The company has also given doctors and their staff detailed information about expected side effects and how to deal with them. Side effects from immune therapies can look similar to what is seen with chemotherapy “but the mechanisms can be different and they can require different responses,” Canetta explained.
Other obstacles include finding a regulatory pathway for novel combinations such as targeted drugs plus immunotherapies, determining whether drugs should be administered sequentially or concurrently, and figuring out which combinations are the most effective and which may be too toxic. The combination of Roche/Genentech’s BRAF-inhibitor vemurafenib and Yervoy in one trial, for example, led to an unanticipated overlap in toxicity.
“With immunotherapy, we are seeing a new paradigm emerge with the potential for curative treatment,” said Jeffrey E. Settleman, Senior Director of Discovery Oncology at Genentech, South San Francisco, in an interview. “That is not something we are getting with targeted treatment in general.”
Research also now suggests that most tumors are highly heterogeneous and have subpopulations of cells with distinct vulnerabilities. A single targeted therapy is unlikely to have much effect on its own.
The excitement about immunotherapies is so high, even early stage trials of promising cancer drugs are now drawing larger numbers of patients and companies are embracing novel types of combination therapy trails.
Novartis, for example, is studying its RAF kinase inhibitor LGX818 in combination with five other drugs, including a MEK and cyclin-dependent kinase inhibitor, in a trial with an adaptive design.

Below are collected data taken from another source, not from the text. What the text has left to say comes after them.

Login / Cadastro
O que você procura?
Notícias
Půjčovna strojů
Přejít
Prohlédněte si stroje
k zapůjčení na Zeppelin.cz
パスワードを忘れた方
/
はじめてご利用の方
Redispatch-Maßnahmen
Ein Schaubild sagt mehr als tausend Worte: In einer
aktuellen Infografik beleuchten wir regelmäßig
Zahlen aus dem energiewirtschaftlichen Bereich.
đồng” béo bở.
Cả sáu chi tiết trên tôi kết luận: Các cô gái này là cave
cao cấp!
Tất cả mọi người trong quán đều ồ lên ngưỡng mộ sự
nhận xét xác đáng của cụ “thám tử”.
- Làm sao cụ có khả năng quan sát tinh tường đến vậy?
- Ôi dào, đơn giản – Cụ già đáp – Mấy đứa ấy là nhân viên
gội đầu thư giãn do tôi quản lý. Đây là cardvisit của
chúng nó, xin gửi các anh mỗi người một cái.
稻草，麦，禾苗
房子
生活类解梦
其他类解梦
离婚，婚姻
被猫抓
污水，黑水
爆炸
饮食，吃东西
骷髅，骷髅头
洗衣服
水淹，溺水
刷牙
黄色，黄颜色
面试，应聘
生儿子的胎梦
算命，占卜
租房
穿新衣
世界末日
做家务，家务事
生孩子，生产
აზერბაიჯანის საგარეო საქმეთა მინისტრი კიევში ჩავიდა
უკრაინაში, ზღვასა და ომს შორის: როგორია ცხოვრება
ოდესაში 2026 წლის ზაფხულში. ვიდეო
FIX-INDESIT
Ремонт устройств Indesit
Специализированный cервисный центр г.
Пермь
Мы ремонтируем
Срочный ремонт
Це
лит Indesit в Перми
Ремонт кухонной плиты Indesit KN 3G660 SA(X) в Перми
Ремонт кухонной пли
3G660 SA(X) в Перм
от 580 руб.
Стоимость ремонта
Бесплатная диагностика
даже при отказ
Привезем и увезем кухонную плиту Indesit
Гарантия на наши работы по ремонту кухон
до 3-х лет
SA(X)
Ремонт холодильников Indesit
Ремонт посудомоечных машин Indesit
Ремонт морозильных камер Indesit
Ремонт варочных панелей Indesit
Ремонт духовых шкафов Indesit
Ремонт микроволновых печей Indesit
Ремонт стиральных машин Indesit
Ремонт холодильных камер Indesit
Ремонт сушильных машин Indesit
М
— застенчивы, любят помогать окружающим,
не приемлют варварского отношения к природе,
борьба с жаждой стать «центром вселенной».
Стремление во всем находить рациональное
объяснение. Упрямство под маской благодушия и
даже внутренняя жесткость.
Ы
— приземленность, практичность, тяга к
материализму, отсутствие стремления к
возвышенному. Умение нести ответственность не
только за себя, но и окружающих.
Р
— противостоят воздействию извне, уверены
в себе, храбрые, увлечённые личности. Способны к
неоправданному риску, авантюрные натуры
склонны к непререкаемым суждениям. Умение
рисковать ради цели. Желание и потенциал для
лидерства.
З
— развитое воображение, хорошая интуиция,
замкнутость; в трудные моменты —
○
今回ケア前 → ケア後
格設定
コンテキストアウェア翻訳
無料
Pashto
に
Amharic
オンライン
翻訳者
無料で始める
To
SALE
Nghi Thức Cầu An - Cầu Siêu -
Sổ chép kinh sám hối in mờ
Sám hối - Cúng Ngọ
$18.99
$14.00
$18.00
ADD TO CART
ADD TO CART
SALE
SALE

Even more revolutionary, the “Master Protocol” lung cancer trial will test five drugs from five different companies in a bold trial design aimed at separating winners from losers as early as possible.
All of this is encouraging, but how will we figure out the right combinations of treatments? How will we detect whose responding to what treatment sooner? Can drug companies still charge $100,000 or more/per year for cancer drugs if the patients are living more than a decade? Should insurers start sponsoring biomarker trials?
These and more pressing questions remain. But at least patients with cancer have something truly promising to look forward to: Cancer, even the metastatic type, as a potential chronic disease.